So habe die deutsche Kanzlerin und EU-Ratspräsidentin Angela Merkel dem Polens Staatspräsident Lech Kaczynski im Streit um die Stimmengewichtung eine Verlängerung des bisher geltenden Abstimmungsmodus bis 2014 angeboten, hieß es in Diplomatenkreisen. Der polnische Premier Jaroslaw Kaczynski sagte laut Reuters unterdessen in Warschau: Wenn es keine Einigung auf den Plan zum Abstimmungsverfahren gibt, könnten wir über andere Lösungen reden.
Merkel kam im Brüsseler Ratsgebäude zum Mittagessen mit den 26 anderen Staats- und Regierungschefs zusammen, um über die Ergebnisse ihrer Vier-Augen-Gespräche zu beraten.
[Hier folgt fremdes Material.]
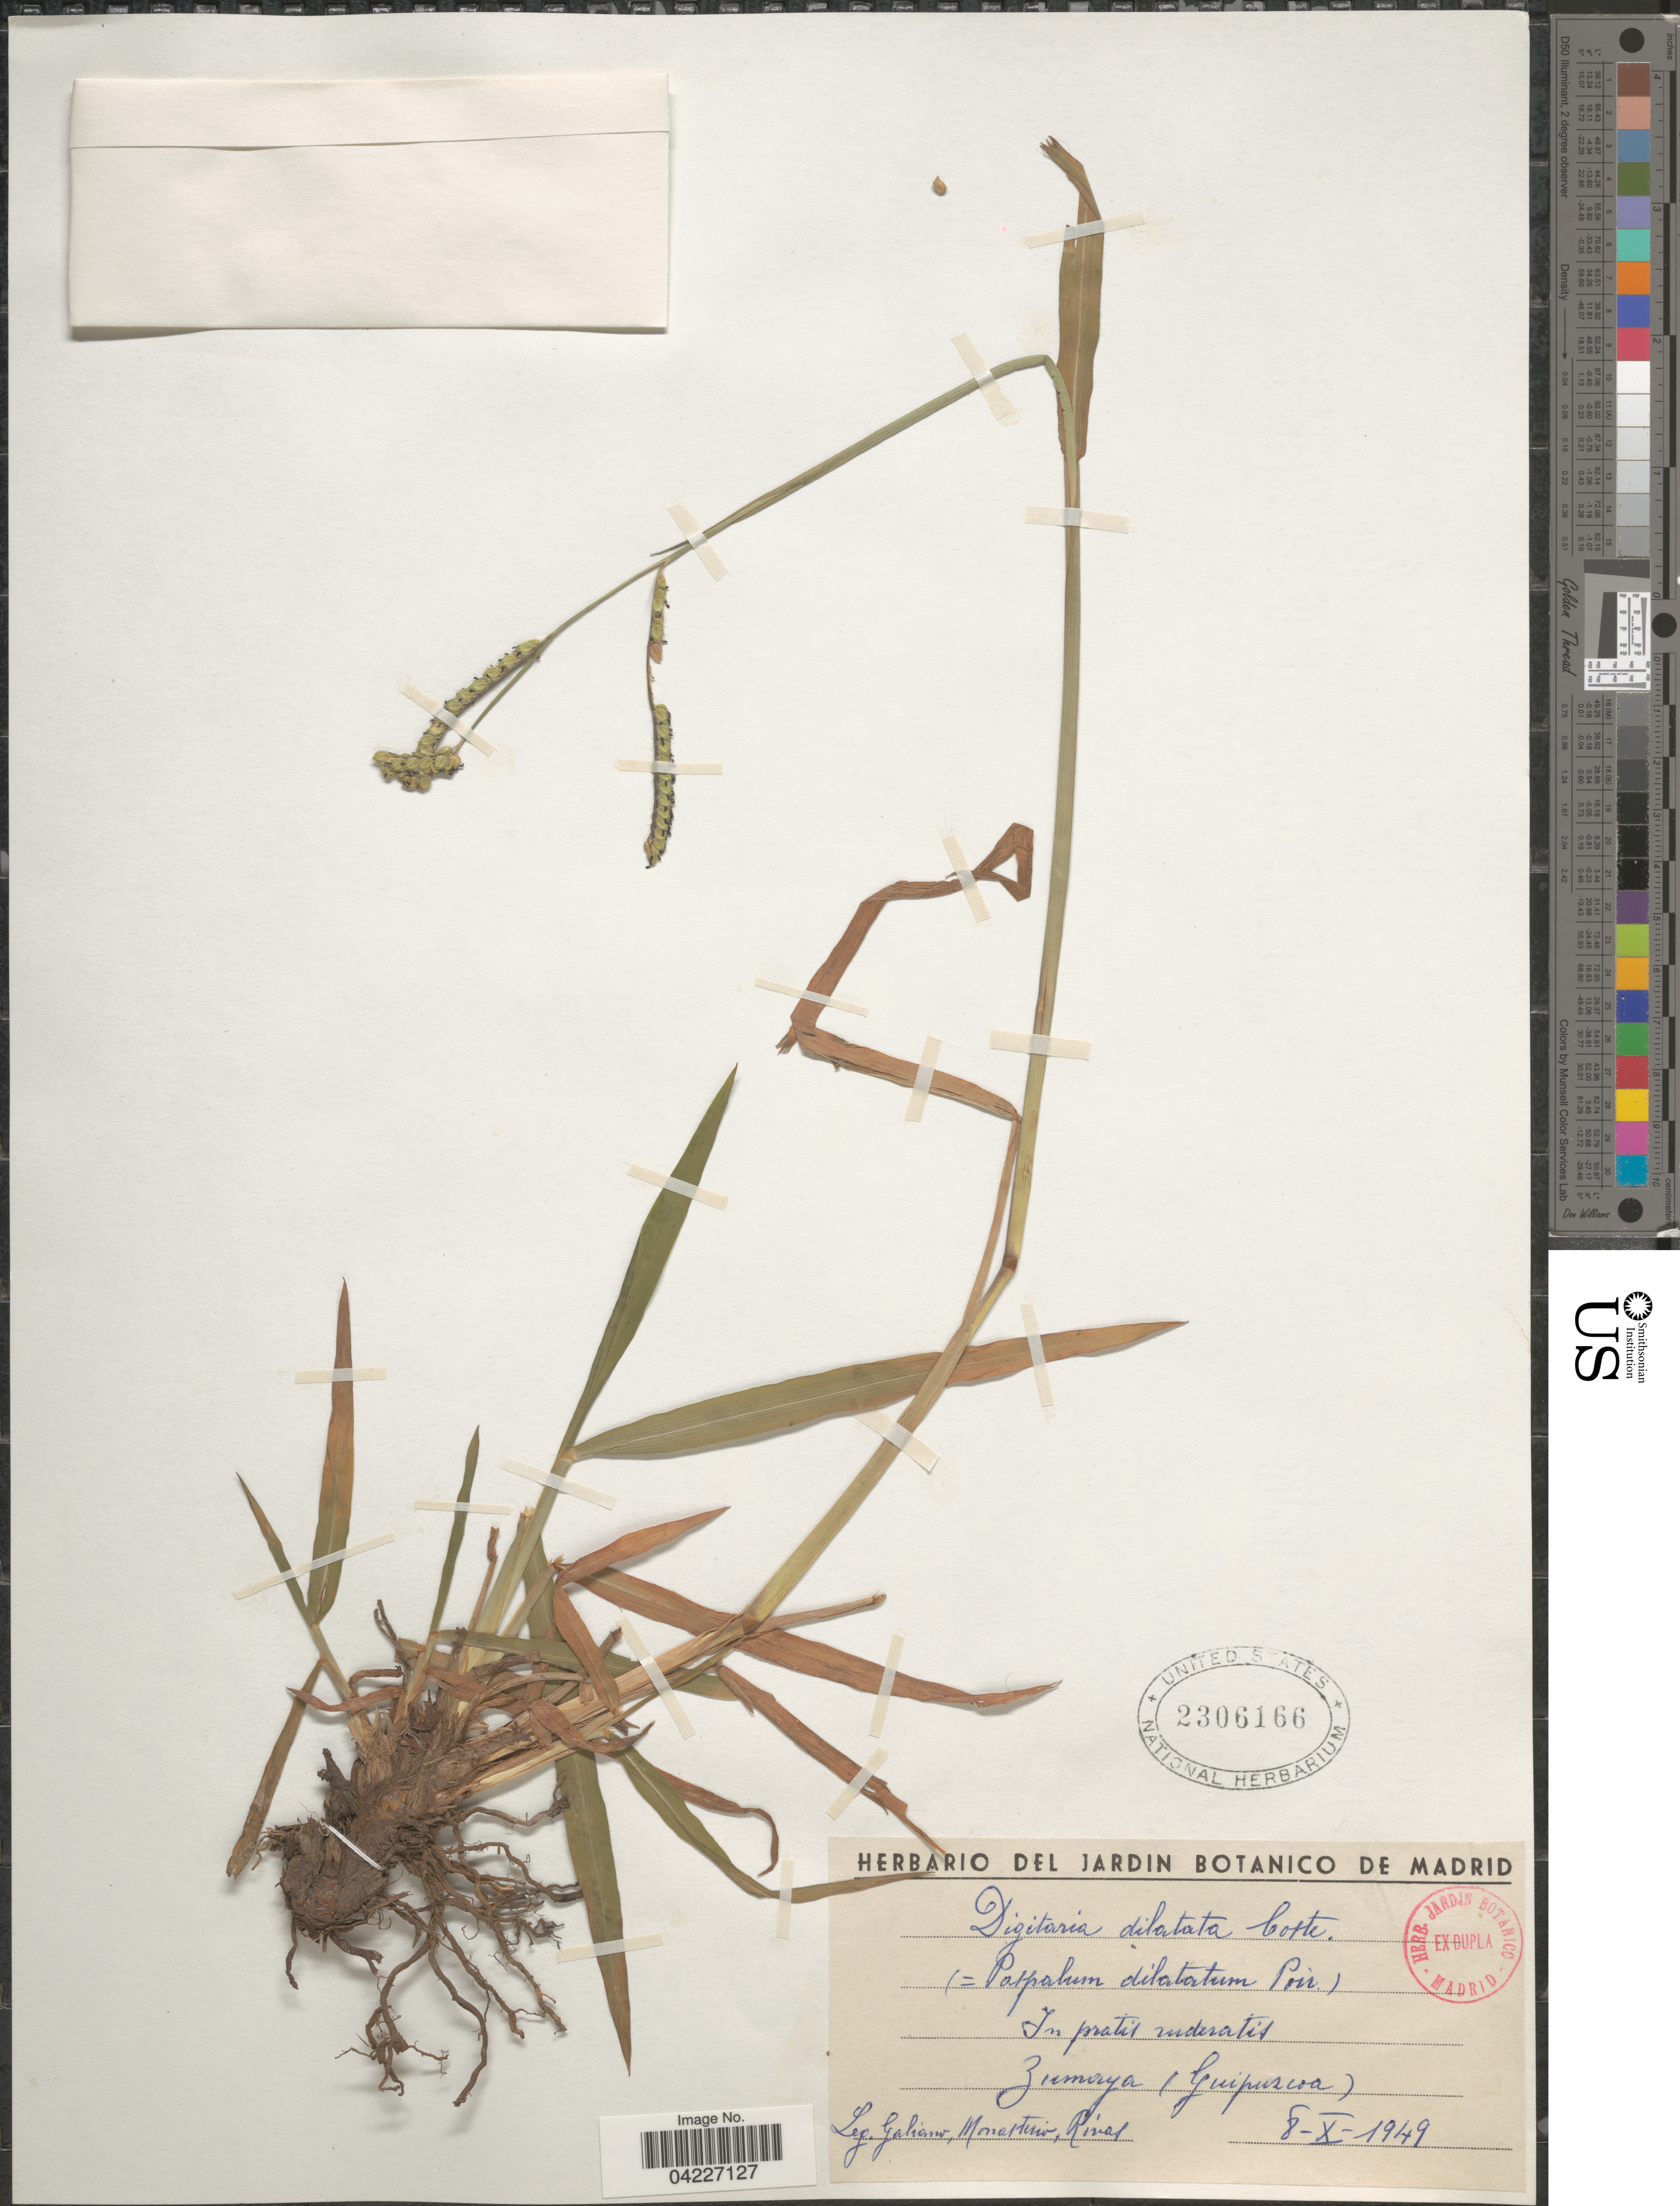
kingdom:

Erst am frühen Abend will die deutsche EU-Ratspräsidentschaft einen neuen Kompromisstext vorlegen, in welchem die Eckpunkte der Revision der EU-Verfassung für ein Mandat der Regierungskonferenz festgeschrieben sein sollen. Diplomaten zweifelten, dass der eine Aufschiebung des derzeitigen Abstimmungssystems nach dem Nizza-Vertrag bis 2014 von Polen akzeptiert würde. Nach polnischen Medienberichten verlangt Warschau eine Aufschiebung des derzeit geltenden Abstimmungsmodus bis 2020.
Warschau wird nach dem geltenden System gegenüber Berlin bevorzugt und lehnt das in der EU-Verfassung vorgesehene Prinzip der doppelte Mehrheit ab, wonach mindestens 55 Prozent der Staaten einem Beschluss zustimmen müssen, die zusammen mindestens 65 Prozent der Bevölkerung repräsentieren.
Dabei ruhen die Hoffnungen, Polen im Streit um den EU-Abstimmungsmodus zum Einlenken zu bewegen, auch auf einem Vorschlag des französischen Staatschefs Nicolas Sarkozy. Dieser hatte den so genannten Ioannina-Kompromiss ins Spiel gebracht, benannt nach einer Entscheidung der EU-Außenminister in Griechenland von 1994. Dieser sieht vor, dass eine EU-Mehrheitsentscheidung aufgeschoben werden kann, wenn die Sperrminorität knapp verfehlt wird. So könnte Polen von solch einer Formel profitieren, wenn sichergestellt werde, dass die großen EU-Staaten nicht automatisch EU-Beschlüsse blockieren könnten, sagte ein Diplomat.
Bundeskanzler Alfred Gusenbauer sagte vor Beginn der Beratungen am Freitag, er hoffe auf eine konstruktive Lösung. Ich glaube nicht, dass es irgendwem nützt, wenn man Zeit schindet und verzögert. Die Fakten lägen am Tisch und alle seien sich im Klaren darüber, dass man irgend was machen muss, damit Polen an Bord kommen könne, ohne dabei vom Punkt Null anzufangen. Absurd ist für Gusenbauer die am Donnerstag bekannt gewordene Forderung des polnischen Premiers Jaroslaw Kaczynski, die polnischen Opfer des Zweiten Weltkrieges zum Argument für ein höheres Stimmgewicht des heutigen Polens innerhalb der EU anzurechnen.
Der niederländische Ministerpräsident Jan Peter Balkenende bekräftigte die niederländische Forderung nach einer Stärkung der nationalen Parlamente, einem Schutz für öffentliche Dienstleistungen und der Verankerung der EU-Erweiterungskriterien in dem neuen EU-Reformvertrag. Inhaltlich sind die britischen Forderungen schwieriger, politisch die polnischen, sagte ein Diplomat. Über die von Großbritannien abgelehnte Grundrechtecharta sei am Freitag bisher nicht gesprochen worden, hieß es in Ratskreisen. Der scheidende britische Premier Tony Blair fordert vehement, dass die EU-Grundrechtecharta für sein Land nicht rechtsverbindlich wird, da es durch das in der Charta verankerte Streikrecht Auswirkungen auf seinen liberalen Arbeitsmarkt befürchtet.
Außenministerin Ursula Plassnik zeigte sich am Freitag am Rande des EU-Gipfels besorgt, dass bei den Verhandlungen auch grundsätzliche Themen wie die Verstärkung der gemeinsamen Außenpolitik wieder in Frage gestellt werde. Mir tut es leid und es beunruhigt mich, dass jetzt auch die Fundamente wieder in Frage gestellt werden, sagte Plassnik. Die 18 Mitgliedstaaten, die die Verfassung ratifiziert haben, darunter auch Österreich, hätten vielleicht zu viel Flexibilität gezeigt.